Manchester school spends £21,000 as it takes 'drastic steps' to tackle Covid-19

A school has installed thermal cameras as part of a £21,000 spend on measures to combat the spread of Covid-19.

The King David High School in Crumpsall has invested £5,900 on the technology, which allows them to scan 30 children a second for signs of a temperature.

Installed this week and positioned at the top of the main stairs, a machine will flash red if it recognises a higher temperature and pupils will be asked to stand aside to have the temperature taken with a forehead thermometer.

If a fever is confirmed, children will be sent home immediately.

Pupils with a runny nose, cough, or any other symptoms are asked not to come to school at all.

King David High School in Crumpsall has taken extra measures ahead of students returning next week. (ABNM Photography)

As well as the sensors, school leaders have implemented a number of other measures to handle the pandemic. They include:

  • £6,000 on creating 'cashless kitchens' so money doesn't have to change hands
  • 47 hand sanitising pumps for £1,200
  • Web cameras and microphones in every room so isolating pupils can follow classes from home for £7,600
  • Floor markers and signs for £800

The school has also made mask-wearing compulsory - a decision made long before Boris Johnson's u-turn which means schools outside of lockdown restrictions can now choose to make it obligatory - and has divided children into year group bubbles.

Tracy Basger, deputy headteacher, tries out the new hand sanitiser stations (ABNM Photography)

Lunch time sessions will divide children into sets of 100. They will sit spaced out facing in one direction and have 15-minute allotted time slots to eat pre-prepared food.

Joshua Roe, school chairman, told the Manchester Evening News they were 'weeks ahead' of the Government in their measures, having made masks compulsory throughout.

He added: "We are thrilled to have the kids back but we've got to understand that going back to school is a high risk venture.

"The Government has not been honest about this. What they should be saying is that going back is a high risk venture but not going back is an even higher risk venture.

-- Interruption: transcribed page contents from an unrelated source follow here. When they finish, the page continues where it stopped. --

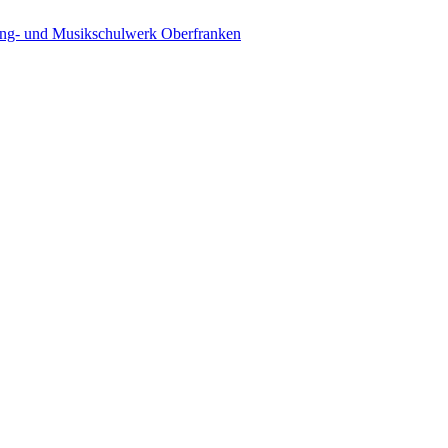
ing- und Musikschulwerk Oberfranken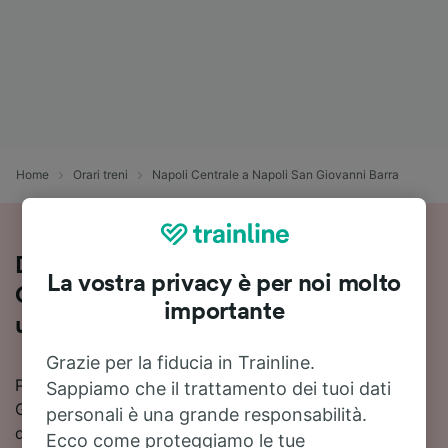
Home
Orari treni
Napoli Centrale a Napoli San Giovanni Barra
Da Napoli Centrale a Napoli San
La vostra privacy è per noi molto
Giovanni Barra in treno: tutte le info
importante
utili
Grazie per la fiducia in Trainline.
Puoi viaggiare da Napoli Centrale a Napoli San
Sappiamo che il trattamento dei tuoi dati
Giovanni Barra in 11 minuti con i treni più veloci
personali è una grande responsabilità.
disponibili su questa tratta.
Ecco come proteggiamo le tue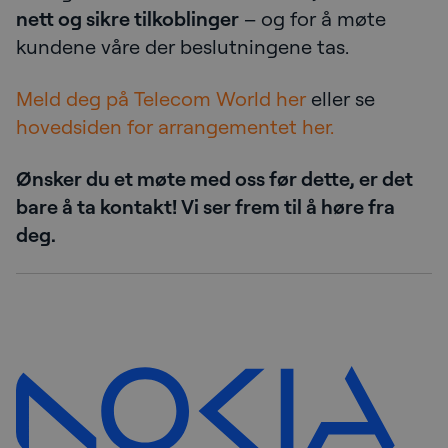
nett og sikre tilkoblinger
– og for å møte
kundene våre der beslutningene tas.
Meld deg på Telecom World her
eller se
hovedsiden for arrangementet her.
Ønsker du et møte med oss før dette, er det
bare å ta kontakt! Vi ser frem til å høre fra
deg.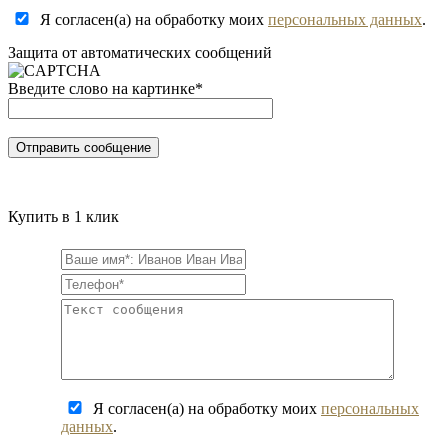
Я согласен(а) на обработку моих
персональных данных
.
Защита от автоматических сообщений
Введите слово на картинке
*
Купить в 1 клик
Я согласен(а) на обработку моих
персональных
данных
.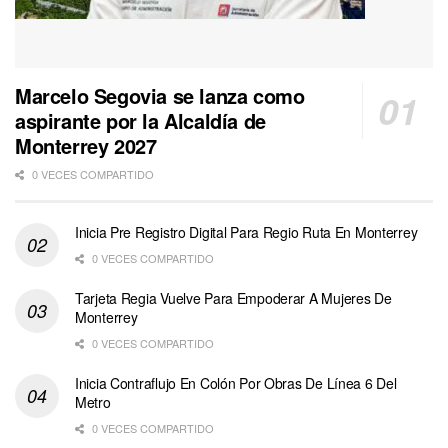
Marcelo Segovia se lanza como
aspirante por la Alcaldía de
Monterrey 2027
0 VECES COMPARTIDO
Inicia Pre Registro Digital Para Regio Ruta En Monterrey
0 VECES COMPARTIDO
Tarjeta Regia Vuelve Para Empoderar A Mujeres De
Monterrey
0 VECES COMPARTIDO
Inicia Contraflujo En Colón Por Obras De Línea 6 Del
Metro
0 VECES COMPARTIDO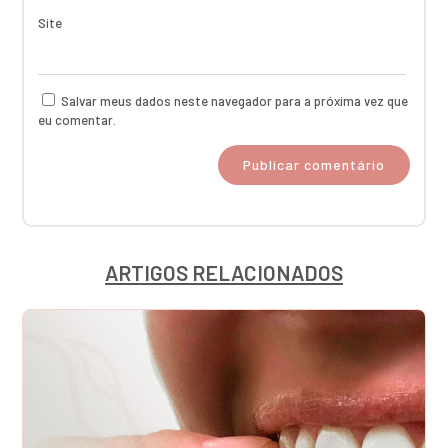
Site
Salvar meus dados neste navegador para a próxima vez que
eu comentar.
ARTIGOS RELACIONADOS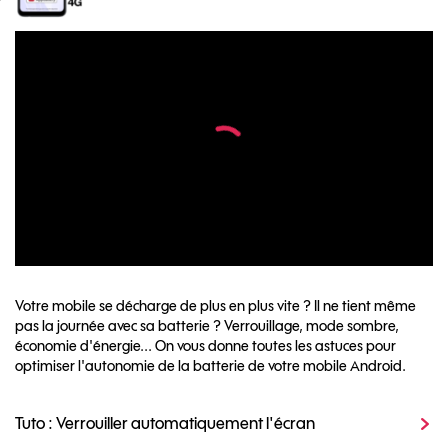
Votre mobile se décharge de plus en plus vite ? Il ne tient même
pas la journée avec sa batterie ? Verrouillage, mode sombre,
économie d'énergie... On vous donne toutes les astuces pour
optimiser l'autonomie de la batterie de votre mobile Android.
Tuto : Verrouiller automatiquement l'écran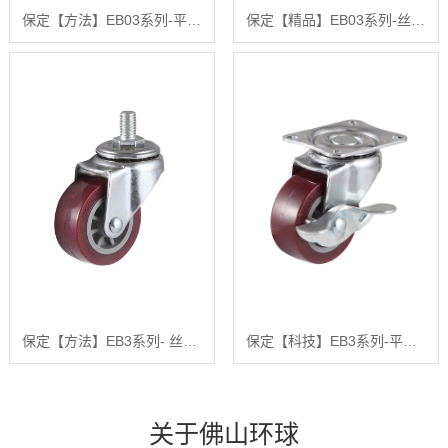
保定【方法】EB03系列-平底型-活动式固定式(镀铬)【有什么用?】
保定【精品】EB03系列-丝杆型（镀铬）【是什么?】
保定【方法】EB3系列- 丝杆型(镀铬)【很重要?】
保定【科技】EB3系列-平底型-活动式固定式（镀铬）【怎么做?】
关于佛山环球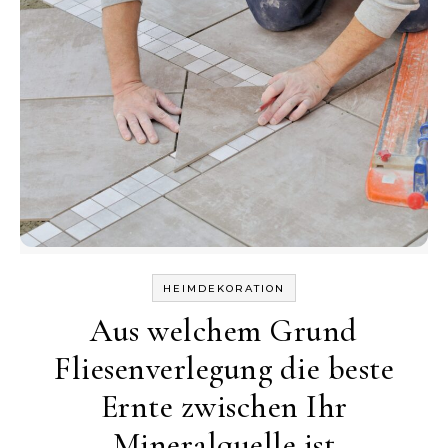
HEIMDEKORATION
Aus welchem Grund
Fliesenverlegung die beste
Ernte zwischen Ihr
Mineralquelle ist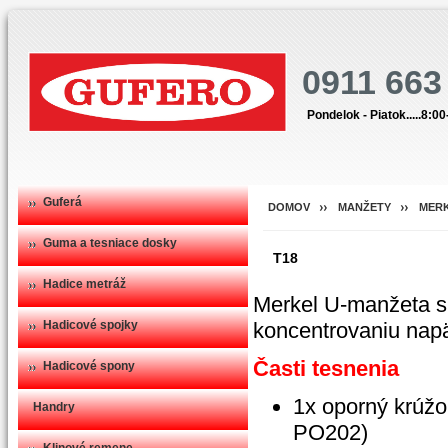
0911 663
Pondelok - Piatok.....8:0
Guferá
DOMOV
MANŽETY
MER
Guma a tesniace dosky
T18
Hadice metráž
Merkel U-manžeta s 
Hadicové spojky
koncentrovaniu napä
Časti tesnenia
Hadicové spony
1x oporný krúž
Handry
PO202)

Social distancing in the classroom (ABNM Photography)

"The Government shouldn't pretend it's easy, safe, don't bother with masks, don't wash uniforms regularly. That's nonsense.

"They should be saying it's high risk but the other risks of not going back to school - to the economy and to education - are much greater risks."

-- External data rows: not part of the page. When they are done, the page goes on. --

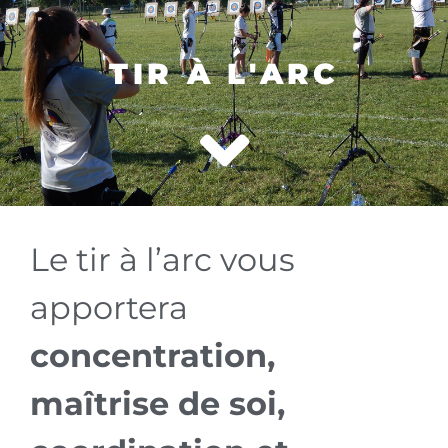
TIR À L'ARC
Le tir à l’arc vous
apportera
concentration,
maîtrise de soi,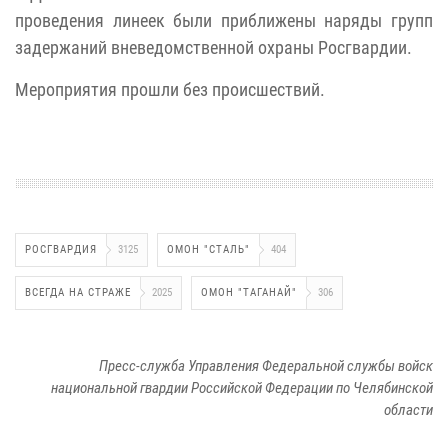
проведения линеек были приближены наряды групп
задержаний вневедомственной охраны Росгвардии.
Мероприятия прошли без происшествий.
РОСГВАРДИЯ
3125
ОМОН "СТАЛЬ"
404
ВСЕГДА НА СТРАЖЕ
2025
ОМОН "ТАГАНАЙ"
306
Пресс-служба Управления Федеральной службы войск
национальной гвардии Российской Федерации по Челябинской
области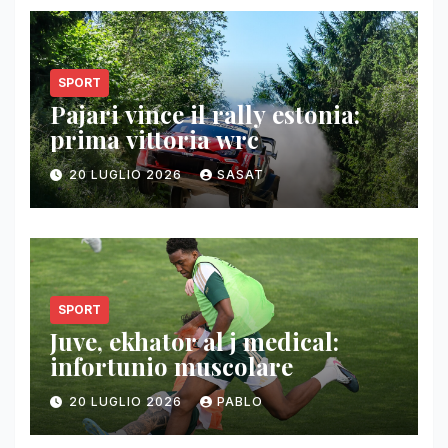
SPORT
Pajari vince il rally estonia:
prima vittoria wrc
20 LUGLIO 2026
SASAT
SPORT
Juve, ekhator al j medical:
infortunio muscolare
20 LUGLIO 2026
PABLO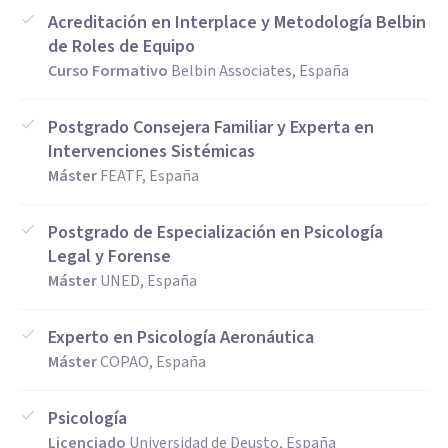
Acreditación en Interplace y Metodología Belbin
de Roles de Equipo
Curso Formativo
Belbin Associates, España
Postgrado Consejera Familiar y Experta en
Intervenciones Sistémicas
Máster
FEATF, España
Postgrado de Especialización en Psicología
Legal y Forense
Máster
UNED, España
Experto en Psicología Aeronáutica
Máster
COPAO, España
Psicología
Licenciado
Universidad de Deusto, España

He said the decision to return meant schools had to take 'extraordinary measures' to mitigate the risks, adding: "Kids can be carriers therefore we have to mitigate and make sure risks are minimal to staff, other kids, to families they go back to.

"That's why we're taking drastic steps because wearing a mask isn't pleasant."

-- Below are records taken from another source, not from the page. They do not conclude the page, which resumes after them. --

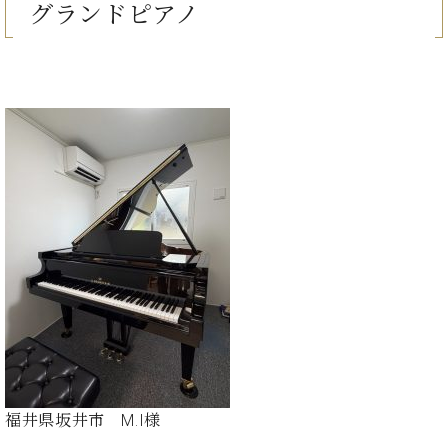
た
を
グランドピアノ
ラ
か
ヒ
ヒ
イ
い！
作
ン
ら
シ
シ
ン・
録
る
ド
の
ュ
ュ
サ
音
こ
ヒ
お
タ
タ
ロ
し
と
ス
知
イ
イ
ン
た
ト
ら
ン
ン
会
い！
音
リ
せ
レ
の
員
と
色
ー
(入
ジ
秘
い
と
荷
デ
密
う
ベ
タ
情
ン
音
方
ヒ
ッ
報
ス
楽
は、
シ
チ
等)
ニ
家
お
ュ
ュ
達
近
タ
ー
ベ
の
プ
く
C.
イ
ス・
ヒ
声
レ
の
ベ
ン・
イ
シ
ス
直
ヒ
ジ
ベ
ュ
リ
営
シ
ベ
ャ
ン
タ
リ
店
ュ
ヒ
パ
ト
イ
ー
舗
福井県坂井市 M.I様
タ
シ
ン
ン・
ス
ま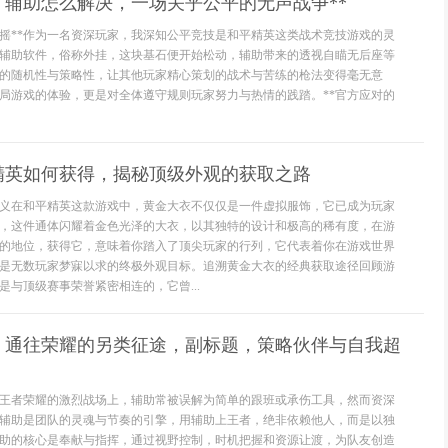
了辅助怎么解决，一场关乎公平的无声战争**
动摇**作为一名资深玩家，我深知公平竞技是和平精英这类战术竞技游戏的灵
辅助软件，俗称外挂，这块基石便开始松动，辅助带来的透视自瞄无后座等
的随机性与策略性，让其他玩家精心策划的战术与苦练的枪法变得毫无意
局游戏的体验，更是对全体遵守规则玩家努力与热情的践踏。**官方应对的
精英如何获得，揭秘顶级外观的获取之路
义在和平精英这款游戏中，黄金大衣不仅仅是一件虚拟服饰，它已成为玩家
，这件通体闪耀着金色光泽的大衣，以其独特的设计和极高的稀有度，在游
的地位，获得它，意味着你踏入了顶尖玩家的行列，它代表着你在游戏世界
是无数玩家梦寐以求的终极外观目标。追溯黄金大衣的经典获取途径回顾游
是与顶级赛事荣誉紧密相连的，它曾...
，通往荣耀的另类征途，副标题，策略伙伴与自我超
王者荣耀的激烈战场上，辅助常被误解为简单的跟班或承伤工具，然而资深
辅助是团队的灵魂与节奏的引擎，用辅助上王者，绝非依赖他人，而是以独
助的核心是奉献与指挥，通过视野控制，时机把握和资源让渡，为队友创造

The new thermal imaging camera at King David High School (ABNM Photography)

He said only those with a GP certificate would be exempt from wearing a mask, and that self-certifying letters would not be accepted as a valid excuse.

The school has remained open during the crisis to pupils who are children of keywokers or who were unable to self-motivate at home.

But he says the expenditure has made it necessary to ask for hand-outs from donors, adding: "The school already had a huge deficit because the Government cut the budget by £1.5m a year.

"We have to raise money from donors. It's scary. We go around raising money, we have to collect money.

"It's a nightmare, the Government doesn't fund our school adequately and never has.

"The Government funds schools with lots of problems but not those with less problems. I understand the reasoning, but schools like ours end up short of money."